TEXTE FOURNI –
◇ ◇ ◇ ◇
Le Canada et la Suisse ont ainsi proposé de nouveaux critères, sur la base des revenus nationaux et du niveau de pollution carbone. Mais ces appels à "élargir la base des contributeurs" sont profondément impopulaires pour les pays en développement et la société civile observatrice des négociations. L'attitude des pays développés, accusés de se dérober à leur "responsabilité historique" dans le réchauffement climatique, a suscité de vives tensions dans les tractations préalables à la COP29, présidée par l'Azerbaïdjan, riche état pétrogazier toujours classé comme pays en développement.
Pour les pays plus pauvres, les riches nations martèlent ce sujet pour éviter la question centrale : combien de milliards de dollars supplémentaires vont-ils s'engager à donner ? "Cela a été ressenti littéralement comme de la négociation de mauvaise foi", rapporte Iskander Erzini Vernoit, directeur de l'Initiative IMAL pour le climat et le développement, basé au Maroc. Cette question "a consommé beaucoup de temps de parole et beaucoup d'oxygène", a-t-il déclaré à l'AFP, estimant "injuste de prendre tout le processus en otage".
Pour les pays en développement, la question est d'obtenir un montant le plus élevé possible et dans les meilleurs conditions, via des dons et non des prêts synonymes d'endettement. Tout ceci afin de financer la substitution de centrales à charbon par des énergies bas-carbone, de construire des digues face à la montée de la mer ou d'adapter les réseaux d'eau aux sécheresses ou aux inondations. Les négociateurs sont loin d'avoir arrêté un chiffre, mais de nombreux pays, dont l'Inde, ont réclamé plus de 1.000 milliards de dollars annuels, soit dix fois l'engagement actuel.
L'UE, de son côté, a averti que "l'objectif collectif ne pourra être atteint que si les pays fortement émetteurs de gaz à effet de serre et à fortes capacités économiques se joignent à l'effort", dans un texte de négociations.
◇ ◇ ◇ ◇
POINT À TRAITER 1 – Dans le texte sur le financement climatique, reformulez sous forme de liste le paragraphe qui commence par « Pour les pays en développement, la question est », en conservant ses faits principaux.
POINT À TRAITER 2 – Poursuivez le texte sur les négociations financières de la COP29 à partir de sa dernière phrase.
Le matériel placé ici n'a aucun rapport avec le texte sur le financement climatique.
◇ ◇ ◇ ◇
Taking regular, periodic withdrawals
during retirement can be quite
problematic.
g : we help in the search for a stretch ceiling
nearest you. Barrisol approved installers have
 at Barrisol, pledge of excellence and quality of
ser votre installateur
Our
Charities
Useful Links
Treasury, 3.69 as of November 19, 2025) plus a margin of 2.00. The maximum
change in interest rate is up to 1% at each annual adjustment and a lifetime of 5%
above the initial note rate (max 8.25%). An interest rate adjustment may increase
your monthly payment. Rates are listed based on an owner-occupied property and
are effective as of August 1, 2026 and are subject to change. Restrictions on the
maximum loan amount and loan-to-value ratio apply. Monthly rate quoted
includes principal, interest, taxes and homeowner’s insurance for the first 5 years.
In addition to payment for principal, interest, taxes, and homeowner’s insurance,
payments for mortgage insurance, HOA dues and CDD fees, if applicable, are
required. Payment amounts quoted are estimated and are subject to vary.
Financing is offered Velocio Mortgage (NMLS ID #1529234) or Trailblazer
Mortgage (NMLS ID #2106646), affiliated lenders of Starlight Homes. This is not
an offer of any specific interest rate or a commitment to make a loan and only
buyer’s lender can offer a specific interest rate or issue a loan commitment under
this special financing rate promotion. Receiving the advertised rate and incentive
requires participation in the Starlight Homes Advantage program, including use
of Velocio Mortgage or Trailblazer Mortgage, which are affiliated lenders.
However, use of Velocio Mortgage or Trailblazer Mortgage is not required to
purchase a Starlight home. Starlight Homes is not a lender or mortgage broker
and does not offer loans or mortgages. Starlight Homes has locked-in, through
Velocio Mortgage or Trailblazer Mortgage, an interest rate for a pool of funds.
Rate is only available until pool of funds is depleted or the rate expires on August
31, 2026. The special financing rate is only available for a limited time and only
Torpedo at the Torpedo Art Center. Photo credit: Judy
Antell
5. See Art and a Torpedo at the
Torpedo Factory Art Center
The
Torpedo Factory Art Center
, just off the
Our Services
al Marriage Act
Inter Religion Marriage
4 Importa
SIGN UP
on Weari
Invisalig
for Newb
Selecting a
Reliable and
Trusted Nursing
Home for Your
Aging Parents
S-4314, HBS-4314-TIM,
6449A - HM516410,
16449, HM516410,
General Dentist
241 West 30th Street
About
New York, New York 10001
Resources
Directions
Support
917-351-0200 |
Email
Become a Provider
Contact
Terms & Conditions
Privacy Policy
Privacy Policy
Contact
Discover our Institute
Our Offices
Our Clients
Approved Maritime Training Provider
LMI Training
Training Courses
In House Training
◇ ◇ ◇ ◇
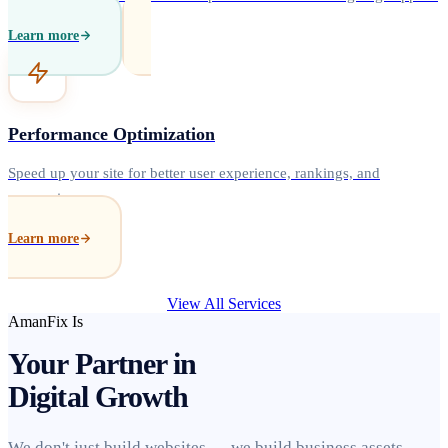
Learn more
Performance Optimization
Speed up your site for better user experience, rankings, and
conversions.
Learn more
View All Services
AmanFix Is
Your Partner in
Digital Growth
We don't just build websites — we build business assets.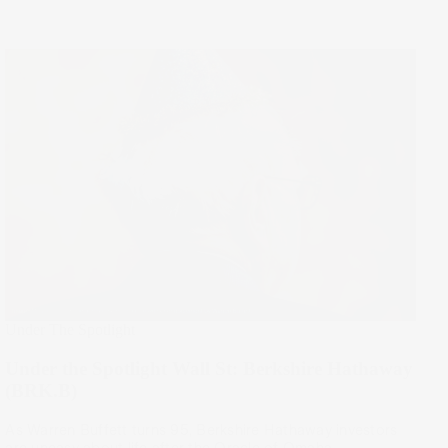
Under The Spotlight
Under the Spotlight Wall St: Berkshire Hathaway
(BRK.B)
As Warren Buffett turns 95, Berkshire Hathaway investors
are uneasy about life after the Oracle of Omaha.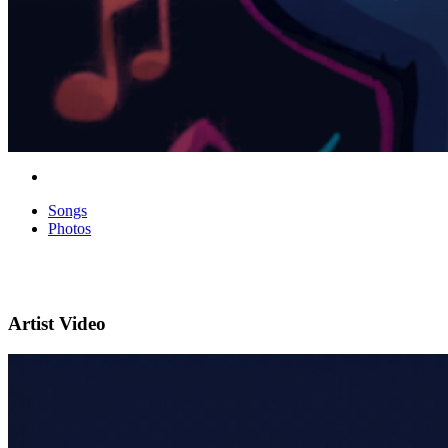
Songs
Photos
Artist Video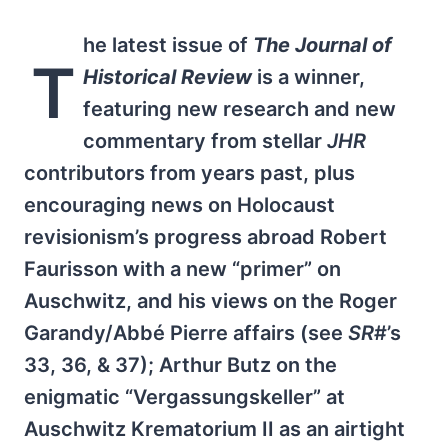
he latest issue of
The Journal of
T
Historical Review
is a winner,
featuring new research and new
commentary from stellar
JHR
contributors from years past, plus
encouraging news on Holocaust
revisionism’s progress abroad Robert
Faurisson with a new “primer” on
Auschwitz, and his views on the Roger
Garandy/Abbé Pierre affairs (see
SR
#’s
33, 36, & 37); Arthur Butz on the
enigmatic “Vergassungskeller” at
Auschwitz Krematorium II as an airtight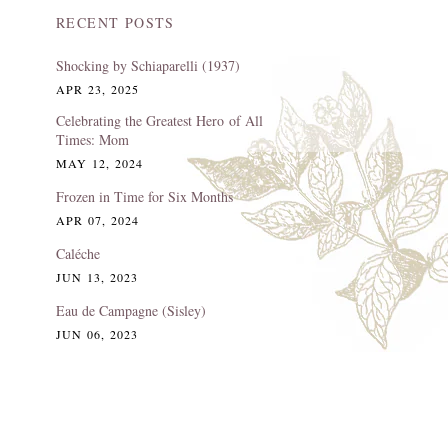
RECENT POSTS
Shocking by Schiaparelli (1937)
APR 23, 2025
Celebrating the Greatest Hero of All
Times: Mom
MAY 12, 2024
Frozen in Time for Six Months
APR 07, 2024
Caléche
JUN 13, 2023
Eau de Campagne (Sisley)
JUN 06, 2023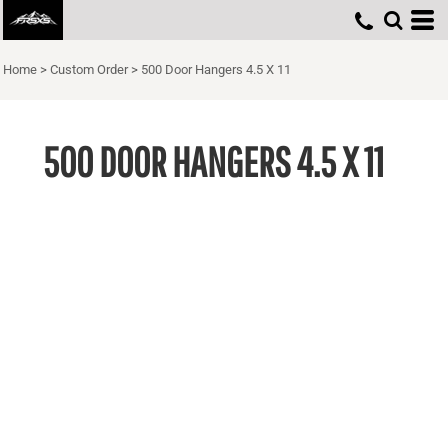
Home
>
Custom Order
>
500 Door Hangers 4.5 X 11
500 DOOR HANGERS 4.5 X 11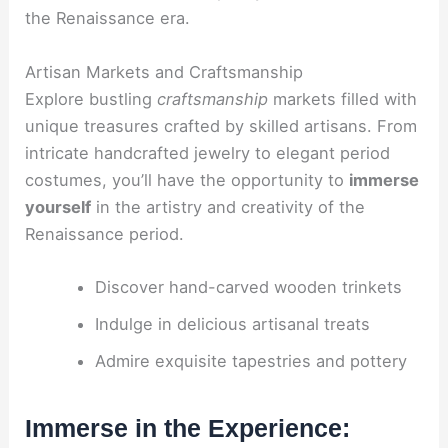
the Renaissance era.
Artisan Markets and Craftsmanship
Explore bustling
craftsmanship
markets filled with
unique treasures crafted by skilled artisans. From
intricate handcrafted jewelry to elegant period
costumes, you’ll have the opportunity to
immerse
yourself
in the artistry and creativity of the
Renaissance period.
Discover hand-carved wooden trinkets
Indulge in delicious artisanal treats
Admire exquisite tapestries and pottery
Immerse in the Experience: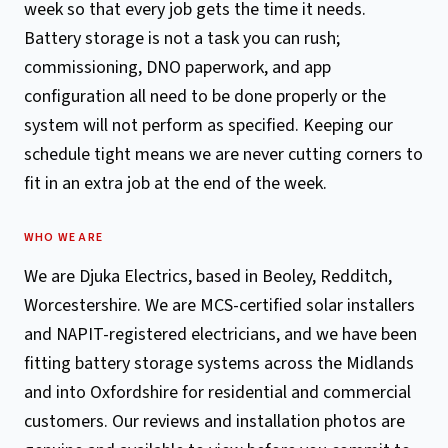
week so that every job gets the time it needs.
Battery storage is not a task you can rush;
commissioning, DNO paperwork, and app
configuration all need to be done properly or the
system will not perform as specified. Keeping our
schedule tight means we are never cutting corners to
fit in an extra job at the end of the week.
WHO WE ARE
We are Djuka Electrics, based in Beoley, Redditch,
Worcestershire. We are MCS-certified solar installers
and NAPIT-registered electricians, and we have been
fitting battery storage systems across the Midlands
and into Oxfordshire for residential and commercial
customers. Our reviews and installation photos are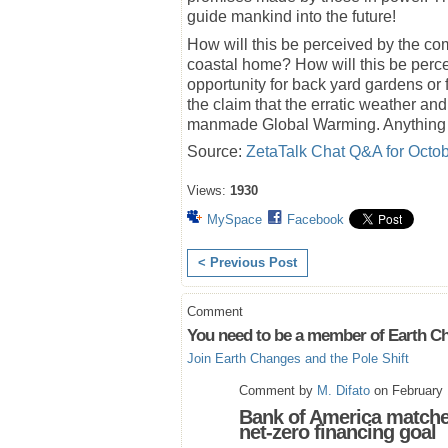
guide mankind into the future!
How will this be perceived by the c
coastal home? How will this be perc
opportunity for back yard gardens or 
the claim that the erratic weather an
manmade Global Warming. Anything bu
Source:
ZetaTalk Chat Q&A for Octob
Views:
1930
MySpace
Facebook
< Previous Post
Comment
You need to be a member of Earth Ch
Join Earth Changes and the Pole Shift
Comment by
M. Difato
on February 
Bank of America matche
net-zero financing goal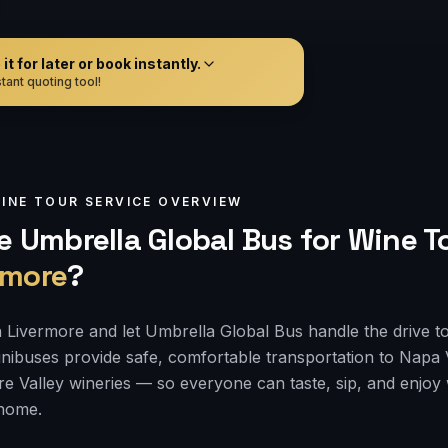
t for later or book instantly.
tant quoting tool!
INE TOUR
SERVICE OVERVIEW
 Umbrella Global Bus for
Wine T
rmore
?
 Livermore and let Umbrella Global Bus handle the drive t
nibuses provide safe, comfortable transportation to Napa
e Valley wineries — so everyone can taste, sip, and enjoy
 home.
◇ ◇ ◇ ◇
ESPACE DE RÉPONSE 1 –
- Les pays en développement cherchent à obtenir le montant le plus élevé possible, aux meilleures conditions, sous forme de dons plutôt que de prêts qui les endettent.
- Ces fonds doivent servir à remplacer les centrales à charbon par des énergies bas-carbone, à construire des digues contre la montée de la mer et à adapter les réseaux d'eau aux sécheresses et aux inondations.
- Aucun chiffre n'est encore arrêté, mais de nombreux pays, dont l'Inde, réclament plus de 1 000 milliards de dollars par an, soit dix fois l'engagement actuel.

ESPACE DE RÉPONSE 2 –
Un assouplissement ?
En juillet, la Chine, l'Inde, le Brésil et l'Afrique du Sud ont rejeté "les tentatives des pays développés de diluer leurs obligations devant le droit international en matière de financement de la lutte contre le changement climatique", selon une déclaration commune. Le négociateur en chef de l'Azerbaïdjan, Yalchin Rafiyev, a toutefois assuré à l'AFP en septembre que le fossé entre les États-Unis et la Chine sur ce sujet était en train de "se réduire". La Chine fournit déjà de la finance climatique, mais à ses propres conditions, essentiellement par des prêts et sans être soumise aux règles de transparence de l'ONU Climat.
Entre 2013 et 2022, Pékin a versé en moyenne 4,5 milliards de dollars par an au monde en développement, selon le World Resources Institute (WRI). Soit 6% environ de l'aide des pays développés sur la période, souligne ce groupe de réflexion américain. Les observateurs estiment virtuellement impossible que la liste des contributeurs obligatoires soit élargie au terme de la COP29, mais certains pays pourraient accepter des contributions volontaires en appui de l'objectif fixé aux pays riches.